● **INSTRUCTIONS FOR THE TASK**
Transcribe exactly the lines that fall between the one holding "1000V 1000V |" and the one holding "TRX Thermo- resistance", inclusive, from the entries below.

[Stored records]
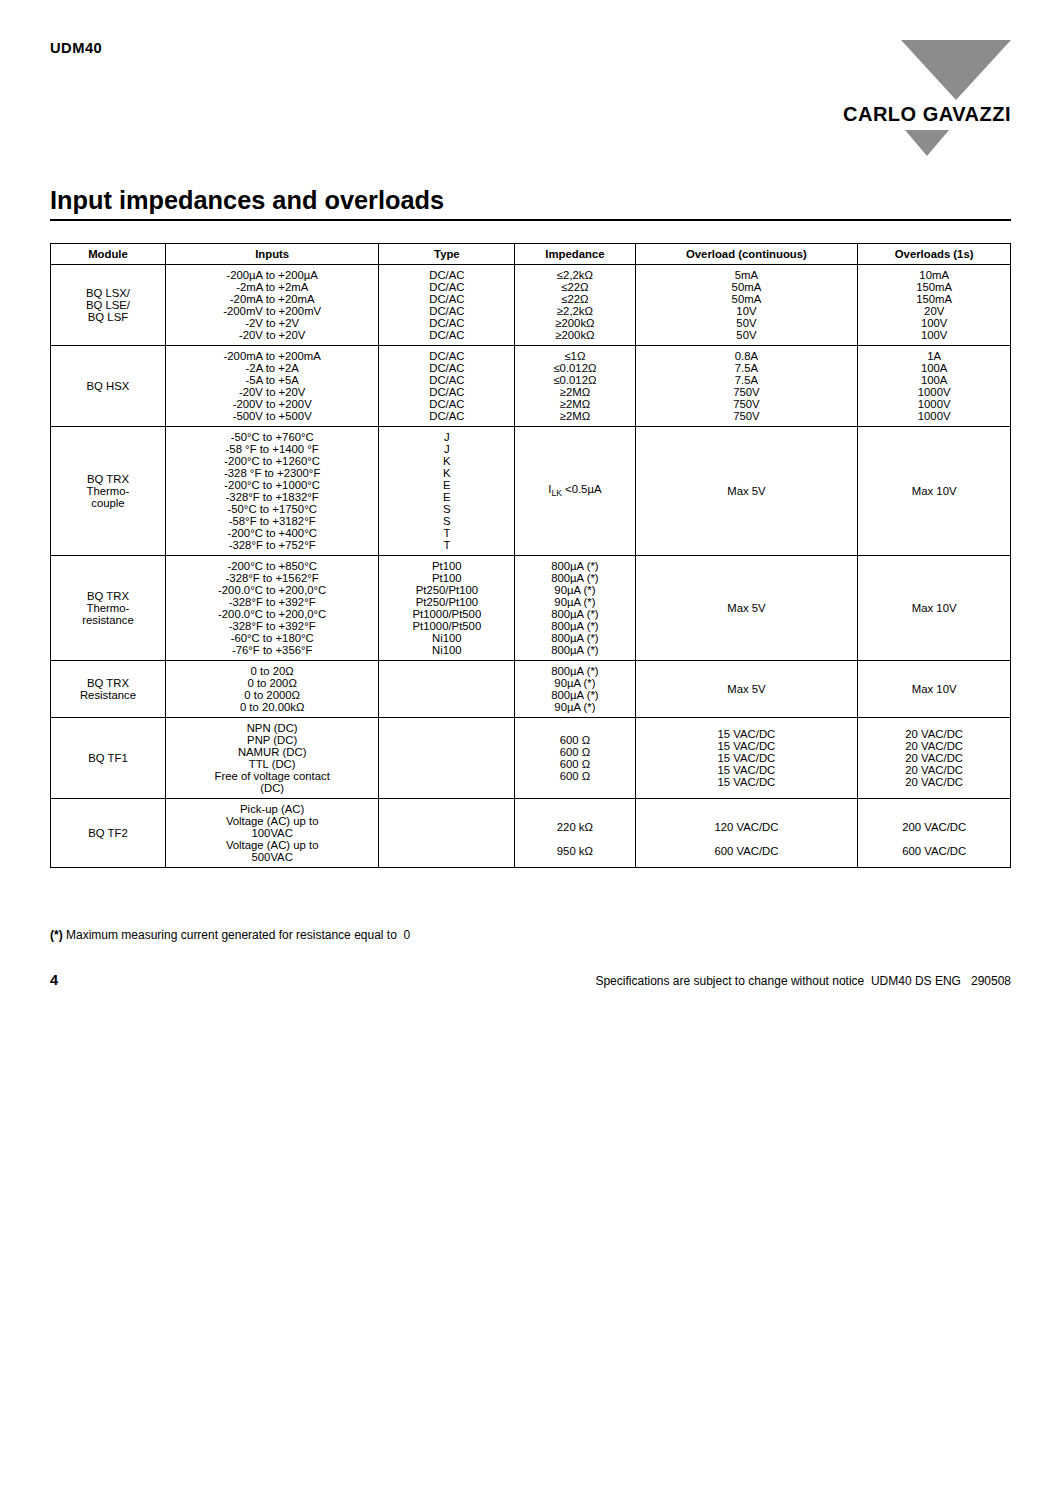UDM40
CARLO GAVAZZI
Input impedances and overloads
| Module | Inputs | Type | Impedance | Overload (continuous) | Overloads (1s) |
| --- | --- | --- | --- | --- | --- |
| BQ LSX/ BQ LSE/ BQ LSF | -200µA to +200µA -2mA to +2mA -20mA to +20mA -200mV to +200mV -2V to +2V -20V to +20V | DC/AC DC/AC DC/AC DC/AC DC/AC DC/AC | ≤2,2kΩ ≤22Ω ≤22Ω ≥2,2kΩ ≥200kΩ ≥200kΩ | 5mA 50mA 50mA 10V 50V 50V | 10mA 150mA 150mA 20V 100V 100V |
| BQ HSX | -200mA to +200mA -2A to +2A -5A to +5A -20V to +20V -200V to +200V -500V to +500V | DC/AC DC/AC DC/AC DC/AC DC/AC DC/AC | ≤1Ω ≤0.012Ω ≤0.012Ω ≥2MΩ ≥2MΩ ≥2MΩ | 0.8A 7.5A 7.5A 750V 750V 750V | 1A 100A 100A 1000V 1000V 1000V |
| BQ TRX Thermo- couple | -50°C to +760°C -58 °F to +1400 °F -200°C to +1260°C -328 °F to +2300°F -200°C to +1000°C -328°F to +1832°F -50°C to +1750°C -58°F to +3182°F -200°C to +400°C -328°F to +752°F | J J K K E E S S T T | I LK <0.5µA | Max 5V | Max 10V |
| BQ TRX Thermo- resistance | -200°C to +850°C -328°F to +1562°F -200.0°C to +200,0°C -328°F to +392°F -200.0°C to +200,0°C -328°F to +392°F -60°C to +180°C -76°F to +356°F | Pt100 Pt100 Pt250/Pt100 Pt250/Pt100 Pt1000/Pt500 Pt1000/Pt500 Ni100 Ni100 | 800µA (*) 800µA (*) 90µA (*) 90µA (*) 800µA (*) 800µA (*) 800µA (*) 800µA (*) | Max 5V | Max 10V |
| BQ TRX Resistance | 0 to 20Ω 0 to 200Ω 0 to 2000Ω 0 to 20.00kΩ | | 800µA (*) 90µA (*) 800µA (*) 90µA (*) | Max 5V | Max 10V |
| BQ TF1 | NPN (DC) PNP (DC) NAMUR (DC) TTL (DC) Free of voltage contact (DC) | | 600 Ω 600 Ω 600 Ω 600 Ω | 15 VAC/DC 15 VAC/DC 15 VAC/DC 15 VAC/DC 15 VAC/DC | 20 VAC/DC 20 VAC/DC 20 VAC/DC 20 VAC/DC 20 VAC/DC |
| BQ TF2 | Pick-up (AC) Voltage (AC) up to 100VAC Voltage (AC) up to 500VAC | | 220 kΩ 950 kΩ | 120 VAC/DC 600 VAC/DC | 200 VAC/DC 600 VAC/DC |
(*) Maximum measuring current generated for resistance equal to 0
4 Specifications are subject to change without notice UDM40 DS ENG 290508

● **TASK SOLUTION**
| BQ HSX | -200mA to +200mA -2A to +2A -5A to +5A -20V to +20V -200V to +200V -500V to +500V | DC/AC DC/AC DC/AC DC/AC DC/AC DC/AC | ≤1Ω ≤0.012Ω ≤0.012Ω ≥2MΩ ≥2MΩ ≥2MΩ | 0.8A 7.5A 7.5A 750V 750V 750V | 1A 100A 100A 1000V 1000V 1000V |
| BQ TRX Thermo- couple | -50°C to +760°C -58 °F to +1400 °F -200°C to +1260°C -328 °F to +2300°F -200°C to +1000°C -328°F to +1832°F -50°C to +1750°C -58°F to +3182°F -200°C to +400°C -328°F to +752°F | J J K K E E S S T T | I LK <0.5µA | Max 5V | Max 10V |
| BQ TRX Thermo- resistance | -200°C to +850°C -328°F to +1562°F -200.0°C to +200,0°C -328°F to +392°F -200.0°C to +200,0°C -328°F to +392°F -60°C to +180°C -76°F to +356°F | Pt100 Pt100 Pt250/Pt100 Pt250/Pt100 Pt1000/Pt500 Pt1000/Pt500 Ni100 Ni100 | 800µA (*) 800µA (*) 90µA (*) 90µA (*) 800µA (*) 800µA (*) 800µA (*) 800µA (*) | Max 5V | Max 10V |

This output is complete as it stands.